By Andrea Swalec and Amy Zimmer
MANHATTAN — As trick-or-treat time nears, New Yorkers on the hunt for specialty candies can find an array of options uptown or downtown that will delight the sweet teeth of little devils and witches.
"There is something deliciously fun for everyone in our Halloween collection," said Dylan Lauren, CEO of Dylan’s Candy Bar, at 1100 Third Ave. near 61st Street, whose offerings include a "Halloween Tackle Box" ($24) filled with Halloween standby candy corn and"bloody" dextrose bones, fudge-filled fangs and gummy brains.
Dylan's Candy Bar made some changes to its sweet roster for this year's holiday.
"Halloween last year was about vampires, but this year, beware — the new theme is zombies," Lauren said in a statement. "The spookiness and the nostalgia behind zombies appeals to both the young and old."

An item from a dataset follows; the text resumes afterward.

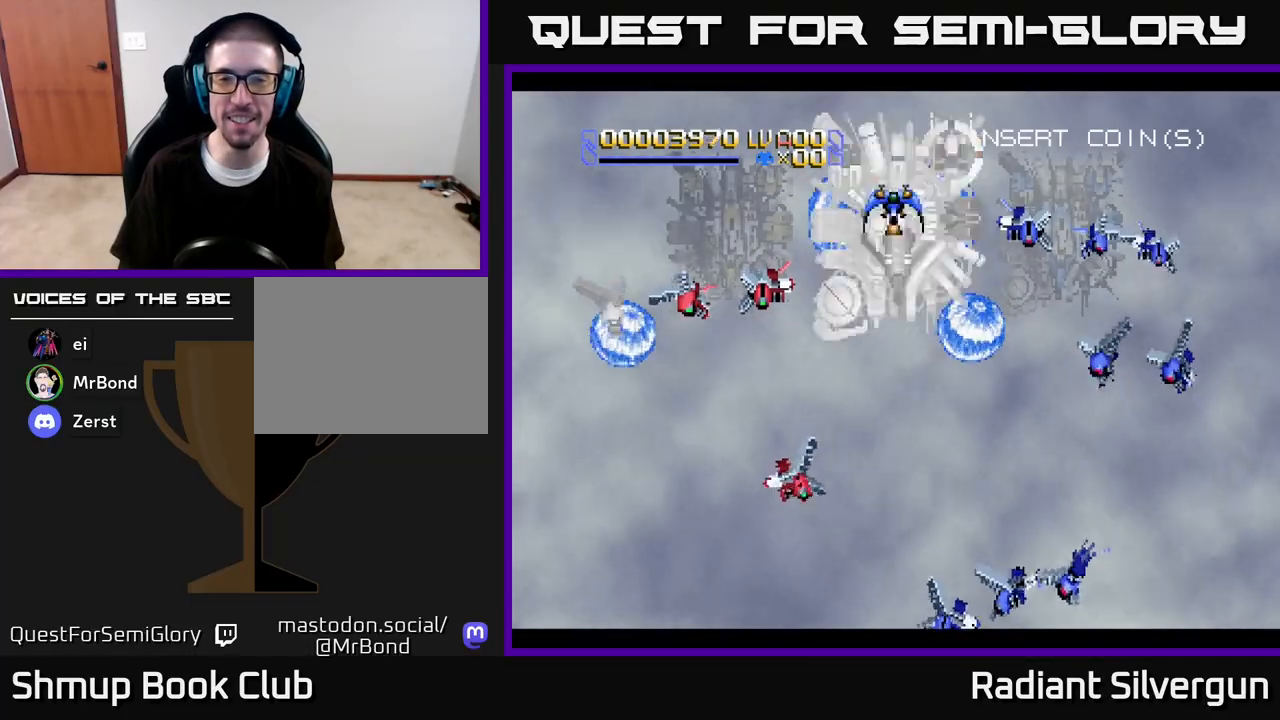
{"buttons": [], "left_stick": "center", "right_stick": "center", "events": [[350, "DPAD_DOWN", "down"], [367, "DPAD_RIGHT", "down"], [417, "DPAD_RIGHT", "up"], [450, "DPAD_DOWN", "up"]]}
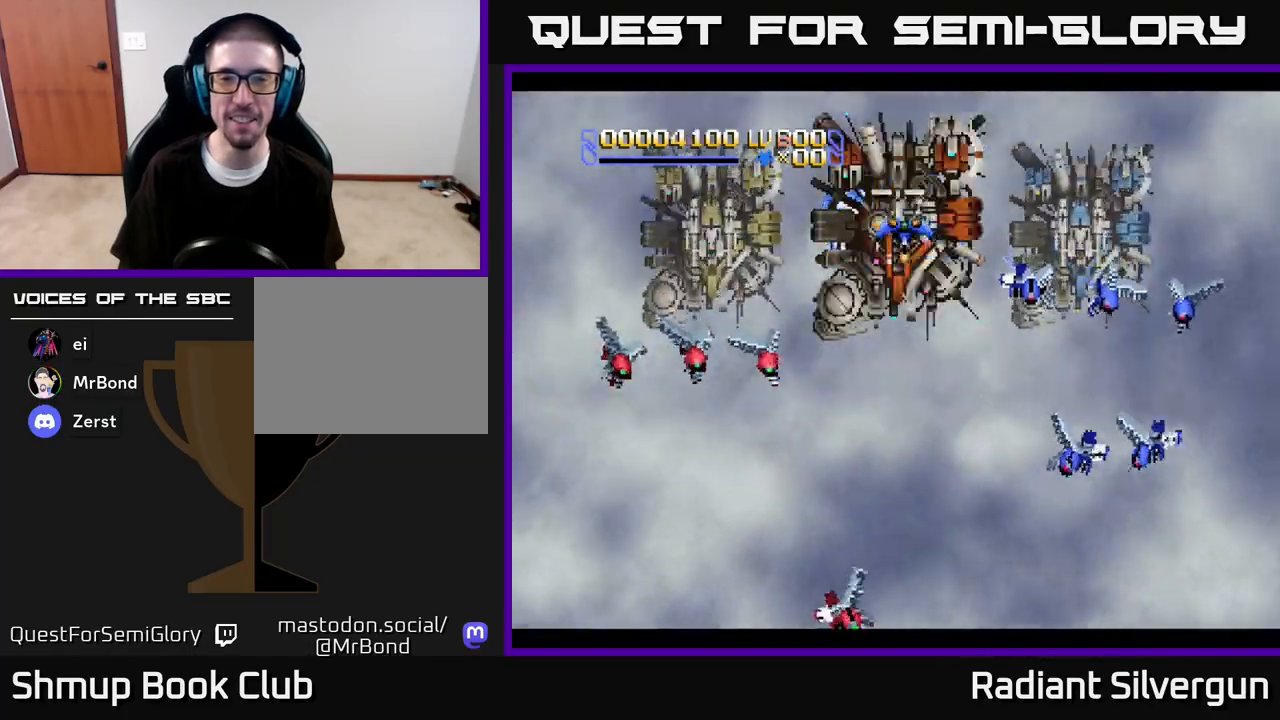
{"buttons": [], "left_stick": "center", "right_stick": "center", "events": []}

The store, for instance, has a "Zombie Blood Energy Potion" ($6) in a biohazard-like package that promises to be a tasty lime energy drink.
In the West Village, the Christopher Street shop Sockertbit is hosting a Swedish-style Halloween.
Owner Florence Ernberg said she's hoping to import a Swedish custom to the neighborhood for the month.
"Swedes have a tradition that on Saturdays they can eat as much candy as they want," she said, describing lördags godis, which means "candy Saturday" in Swedish.
Sockerbit, whose name is the Swedish term for "sugar cube," is tempting trick-or-treaters with "candy-bob" shish kabobs of gummy candy ($3.95) and gummy candy bouquets in small ($45) and large ($65) sizes.
The 89 Christopher St. shop also has imported dark gray glass pumpkins ($28) that can be filled with candy.
At Martine's Chocolates, at 400 E. 82nd St. and inside Bloomingdale's on the sixth floor, owner Martine Leventer has added "cute" owls ($10.25) to her popular lollipops of ghosts, pumpkins, cats and bats.
"The lollipops, in general, are very popular," Leventer said. "And the eyeballs are a good seller. You open the box and it's looking at you."
Martine's also makes special order items, like a chocolate haunted house ($36.50), but said with the economic downturn, shoppers are looking for smaller items.
Her natural chocolates made with Belgian Callebaut couverture chocolate, French butter, fresh American cream and other fine ingredients, have been gaining popularity for Halloween.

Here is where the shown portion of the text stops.